Robert Bosch – 13,000 Layoffs
Robert Bosch reduced its workforce by 13,000 employees, mainly in Germany, as the global automotive sector struggled with uneven demand. The shift from traditional engines to electric vehicles reduced the need for many mechanical components. Bosch, a major supplier, found that parts of its workforce were no longer aligned with market needs. The company redirected focus toward vehicle software, energy storage, and alternative fuel systems, while cutting roles tied to older technologies.
Accenture – 11,000 Layoffs
Accenture announced 11,000 layoffs, reflecting changes in how consulting work is delivered. Many junior and mid-level roles were removed as automated analysis tools reduced the need for large project teams. The firm adjusted its hiring strategy toward specialised experts rather than broad staffing models. Consulting demand remained strong, but clients expected faster delivery and lower costs, forcing internal restructuring.
Ford – 11,000 Layoffs
Ford also cut 11,000 jobs as part of efforts to simplify its vehicle lineup and reduce losses in its electric division. Engineering roles linked to traditional engines were reduced, particularly in Europe. The company aimed to lower fixed costs and focus on fewer platforms. Manufacturing processes were adjusted to require fewer workers through increased use of software-driven systems on production lines.
Samsung – 10,000 Layoffs
Samsung reduced its overseas workforce by roughly 10,000 positions, mainly in administrative, sales, and marketing roles. The company faced intense competition in memory chips and sought to preserve capital for manufacturing investment. Management warned that internal processes had become too slow, and job cuts were framed as a way to remove bureaucracy. Research and factory roles were largely protected, highlighting a clear priority shift.
Novo Nordisk – 9,000 Layoffs
Novo Nordisk cut 9,000 jobs despite strong demand for its weight-loss medicines. Rapid expansion during earlier years left the company with large support teams that were no longer needed once production became more streamlined. Savings were redirected toward factory expansion to meet global demand. The move showed that even firms experiencing high sales growth were willing to reduce staff when efficiency gains became possible.

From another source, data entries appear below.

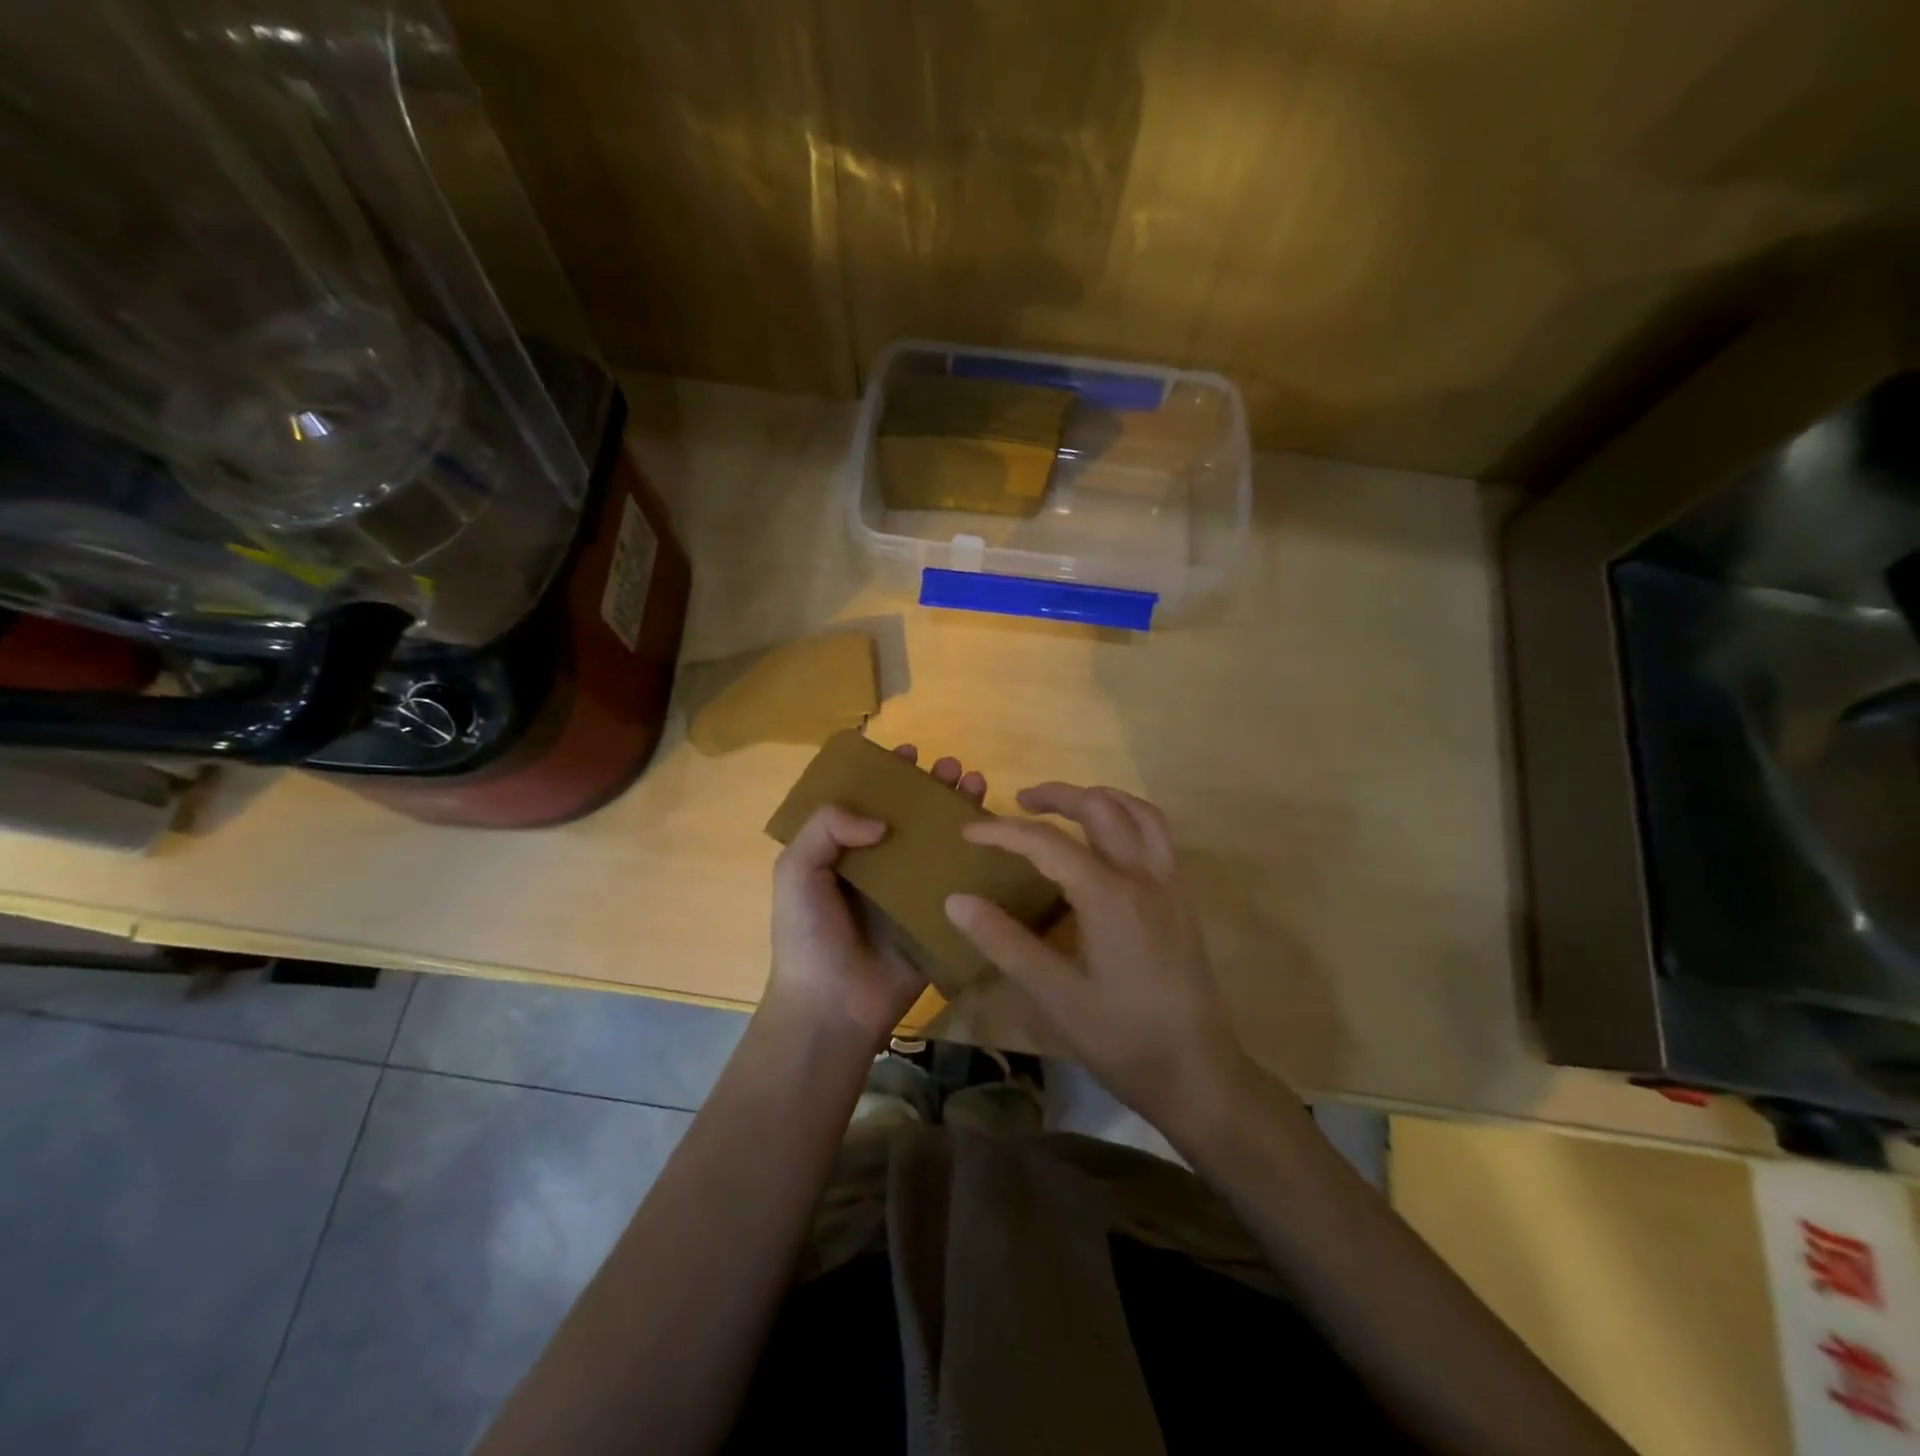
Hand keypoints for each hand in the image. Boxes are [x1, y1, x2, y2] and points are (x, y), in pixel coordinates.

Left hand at [767, 744, 986, 1052]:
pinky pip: (960, 882)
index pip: (869, 801)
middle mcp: (880, 865)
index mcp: (844, 852)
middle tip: (951, 767)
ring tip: (975, 784)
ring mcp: (911, 892)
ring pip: (939, 842)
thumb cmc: (808, 935)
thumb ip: (827, 827)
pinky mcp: (937, 917)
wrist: (833, 1006)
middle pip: (911, 815)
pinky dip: (978, 859)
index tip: (909, 753)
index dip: (888, 774)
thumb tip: (881, 820)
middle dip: (932, 786)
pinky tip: (994, 837)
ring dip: (959, 811)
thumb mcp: (797, 870)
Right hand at [944, 783, 1255, 1137]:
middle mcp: (1143, 877)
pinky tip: (1108, 843)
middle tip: (1019, 802)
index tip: (967, 832)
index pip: (1047, 843)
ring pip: (1139, 813)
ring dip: (1100, 798)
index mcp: (1109, 896)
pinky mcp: (1182, 900)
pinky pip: (1158, 835)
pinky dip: (1129, 818)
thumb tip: (957, 900)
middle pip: (1100, 809)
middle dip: (1057, 796)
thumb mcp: (1055, 997)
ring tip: (1066, 807)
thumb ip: (1005, 943)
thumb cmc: (1122, 1040)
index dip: (1003, 832)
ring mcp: (1170, 885)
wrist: (1198, 1074)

Tata Consultancy Services – 6,000 Layoffs
In India, Tata Consultancy Services reduced headcount by 6,000 employees, marking a rare decline for the country’s largest IT services firm. Demand slowed for traditional software maintenance work, and new tools allowed projects to be completed with smaller teams. The company began focusing on higher-skill consulting work, reducing its reliance on large numbers of junior staff.
Telefónica – 6,000 Layoffs
Telefónica announced 6,000 layoffs across Spain and Latin America. The company faced high costs linked to network upgrades and intense competition. Agreements with unions eased the process through voluntary exits, but the strategy signalled a long-term shift toward fewer support roles. Network management and billing systems increasingly relied on automated platforms.
PwC – 5,600 Layoffs
PwC cut 5,600 jobs, including senior partners, after reduced deal activity and slower advisory demand. Audit and tax work also required fewer staff as software systems handled routine tasks. The firm redirected resources toward cybersecurity and digital compliance services, which required smaller teams with specialised skills.
Salesforce – 4,000 Layoffs
Salesforce reduced its customer support workforce by 4,000 employees after introducing automated service platforms capable of handling large volumes of user queries. Traditional support roles were phased out, while hiring continued in system design and oversight functions. The move drew attention as a clear example of how service roles were being replaced at scale.